It’s amazing how quickly a day can go pear-shaped, as what I’d hope to achieve evaporates in the face of unplanned events.
It can happen to anyone, of course. The baby that keeps you up all night teething. The train that gets inexplicably cancelled. The colleague that calls in sick. The coffee cup that spills all over your white shirt just before you go into an important meeting (yes, that was me). We aren’t as in control of life as we’d like to think.
But disrupted plans and frustrated expectations seem to happen to me more as a carer than they ever did before. Days are easily hijacked by unexpected demands when you look after someone who has multiple health issues and is increasingly frail.
I don’t know when I’ll be up all night with Dad, when the carer needs a hand, when Dad will be unwell and it will be all hands on deck.
I used to be a punctual person, hating to be late for an appointment or dashing for a train at the last minute. Now there are days when simply making it out of the house vaguely on time, looking like I haven’t been dragged through a hedge backwards, is a personal triumph.
I’m not a perfectionist, but I do like to be organised. I hate clutter and not being able to find things. When there’s stuff that needs doing I like to get on and do it. After many frustrated sighs and muttered curses I’m trying to learn a different approach.
Trying not to have too many expectations of what I can achieve in any given day. I know, I know. Lowering your expectations to avoid disappointment is a little negative. But I prefer to think of it as survival. Or perspective. Or plain bloody common sense.

Recorded information:

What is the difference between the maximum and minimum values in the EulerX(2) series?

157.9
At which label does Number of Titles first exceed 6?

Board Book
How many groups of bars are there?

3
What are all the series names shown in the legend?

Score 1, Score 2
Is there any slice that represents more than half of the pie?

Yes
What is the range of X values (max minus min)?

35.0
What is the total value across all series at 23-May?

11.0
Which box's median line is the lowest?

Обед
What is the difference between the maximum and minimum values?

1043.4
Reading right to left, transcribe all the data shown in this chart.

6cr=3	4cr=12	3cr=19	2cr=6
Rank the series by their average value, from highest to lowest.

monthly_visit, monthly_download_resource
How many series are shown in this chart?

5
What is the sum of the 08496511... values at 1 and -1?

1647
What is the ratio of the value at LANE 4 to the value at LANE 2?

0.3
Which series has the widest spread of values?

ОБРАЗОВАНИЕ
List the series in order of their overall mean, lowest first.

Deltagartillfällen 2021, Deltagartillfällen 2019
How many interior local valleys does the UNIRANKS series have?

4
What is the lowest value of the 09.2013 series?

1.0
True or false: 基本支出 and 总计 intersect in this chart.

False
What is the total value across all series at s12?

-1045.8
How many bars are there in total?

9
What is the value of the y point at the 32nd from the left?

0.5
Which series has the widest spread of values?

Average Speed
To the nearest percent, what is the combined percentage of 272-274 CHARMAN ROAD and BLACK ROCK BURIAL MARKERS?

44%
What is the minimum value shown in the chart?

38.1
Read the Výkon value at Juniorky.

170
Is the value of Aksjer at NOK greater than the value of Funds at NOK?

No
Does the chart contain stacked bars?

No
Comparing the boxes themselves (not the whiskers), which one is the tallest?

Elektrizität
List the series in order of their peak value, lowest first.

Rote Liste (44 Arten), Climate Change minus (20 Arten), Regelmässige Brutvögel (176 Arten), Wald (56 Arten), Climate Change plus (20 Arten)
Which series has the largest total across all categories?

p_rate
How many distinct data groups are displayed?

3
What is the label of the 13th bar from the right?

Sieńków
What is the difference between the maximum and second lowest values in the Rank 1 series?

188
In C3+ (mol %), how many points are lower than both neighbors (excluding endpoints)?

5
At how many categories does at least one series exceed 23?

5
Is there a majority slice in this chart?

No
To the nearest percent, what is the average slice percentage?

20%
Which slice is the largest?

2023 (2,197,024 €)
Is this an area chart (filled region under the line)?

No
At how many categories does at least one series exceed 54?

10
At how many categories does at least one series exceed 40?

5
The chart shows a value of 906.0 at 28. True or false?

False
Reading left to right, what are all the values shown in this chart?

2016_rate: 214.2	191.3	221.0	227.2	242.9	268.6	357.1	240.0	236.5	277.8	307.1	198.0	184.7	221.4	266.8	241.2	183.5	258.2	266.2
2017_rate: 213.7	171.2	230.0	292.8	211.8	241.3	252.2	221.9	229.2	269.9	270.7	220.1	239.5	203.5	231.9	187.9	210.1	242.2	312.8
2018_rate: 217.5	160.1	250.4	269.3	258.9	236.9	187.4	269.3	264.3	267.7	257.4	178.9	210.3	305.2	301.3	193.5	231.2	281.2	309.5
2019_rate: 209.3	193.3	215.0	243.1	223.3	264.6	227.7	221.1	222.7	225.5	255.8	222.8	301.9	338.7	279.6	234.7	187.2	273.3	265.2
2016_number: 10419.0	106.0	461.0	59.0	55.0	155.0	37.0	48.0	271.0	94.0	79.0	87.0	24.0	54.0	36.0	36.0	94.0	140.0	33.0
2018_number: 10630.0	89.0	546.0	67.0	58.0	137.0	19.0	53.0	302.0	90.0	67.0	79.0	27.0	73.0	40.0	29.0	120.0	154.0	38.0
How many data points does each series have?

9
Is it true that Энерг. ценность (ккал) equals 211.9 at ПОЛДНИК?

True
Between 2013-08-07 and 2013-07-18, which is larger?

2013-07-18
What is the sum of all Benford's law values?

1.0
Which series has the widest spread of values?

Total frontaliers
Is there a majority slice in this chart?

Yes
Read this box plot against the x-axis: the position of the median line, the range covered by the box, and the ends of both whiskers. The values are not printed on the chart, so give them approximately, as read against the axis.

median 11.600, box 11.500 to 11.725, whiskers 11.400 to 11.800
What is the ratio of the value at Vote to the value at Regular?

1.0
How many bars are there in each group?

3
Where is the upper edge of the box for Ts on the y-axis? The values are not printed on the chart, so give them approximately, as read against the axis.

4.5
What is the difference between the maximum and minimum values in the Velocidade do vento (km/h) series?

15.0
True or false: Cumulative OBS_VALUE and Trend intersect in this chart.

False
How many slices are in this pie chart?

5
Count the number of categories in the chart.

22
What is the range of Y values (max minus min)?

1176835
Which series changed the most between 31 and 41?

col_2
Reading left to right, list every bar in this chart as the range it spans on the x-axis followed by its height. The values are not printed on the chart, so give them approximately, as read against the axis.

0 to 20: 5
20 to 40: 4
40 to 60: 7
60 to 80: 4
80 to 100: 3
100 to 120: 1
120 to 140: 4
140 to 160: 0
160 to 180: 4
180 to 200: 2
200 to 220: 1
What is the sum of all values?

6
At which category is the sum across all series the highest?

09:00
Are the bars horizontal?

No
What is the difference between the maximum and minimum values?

Activity: Return, verbatim, the passage of the caregiving text that begins at the words "I’m not a perfectionist, but" and stops after the words "a different approach.".

Exercise solution:
I’m not a perfectionist, but I do like to be organised. I hate clutter and not being able to find things. When there’s stuff that needs doing I like to get on and do it. After many frustrated sighs and muttered curses I’m trying to learn a different approach.